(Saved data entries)
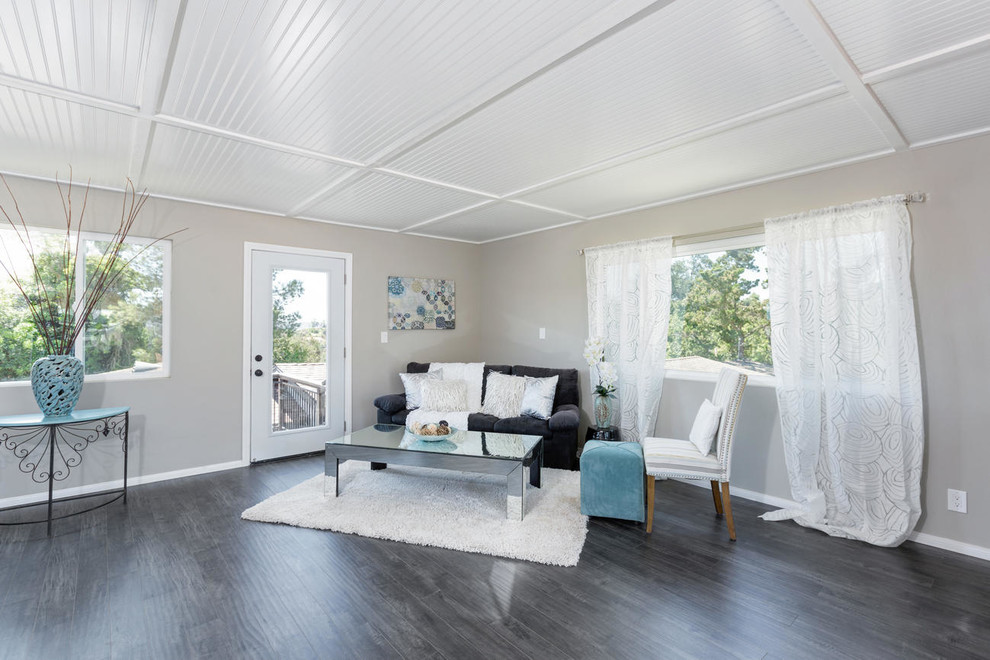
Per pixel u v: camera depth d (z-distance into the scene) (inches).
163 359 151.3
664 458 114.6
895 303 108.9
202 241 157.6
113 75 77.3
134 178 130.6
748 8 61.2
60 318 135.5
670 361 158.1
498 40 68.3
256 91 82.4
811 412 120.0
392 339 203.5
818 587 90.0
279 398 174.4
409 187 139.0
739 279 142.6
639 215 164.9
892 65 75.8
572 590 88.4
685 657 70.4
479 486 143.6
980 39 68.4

### Assignment:
Each line of the data should be printed again exactly. Please leave pictures out.

### Answer section:
Per pixel u v: camera depth d (z-distance into the scene) (inches).
163 359 151.3
664 458 114.6
895 303 108.9
202 241 157.6
113 75 77.3
134 178 130.6
748 8 61.2
60 318 135.5
670 361 158.1
498 40 68.3
256 91 82.4
811 412 120.0
392 339 203.5
818 587 90.0
279 398 174.4
409 187 139.0
739 279 142.6
639 215 164.9
892 65 75.8
572 590 88.4
685 657 70.4
479 486 143.6
980 39 68.4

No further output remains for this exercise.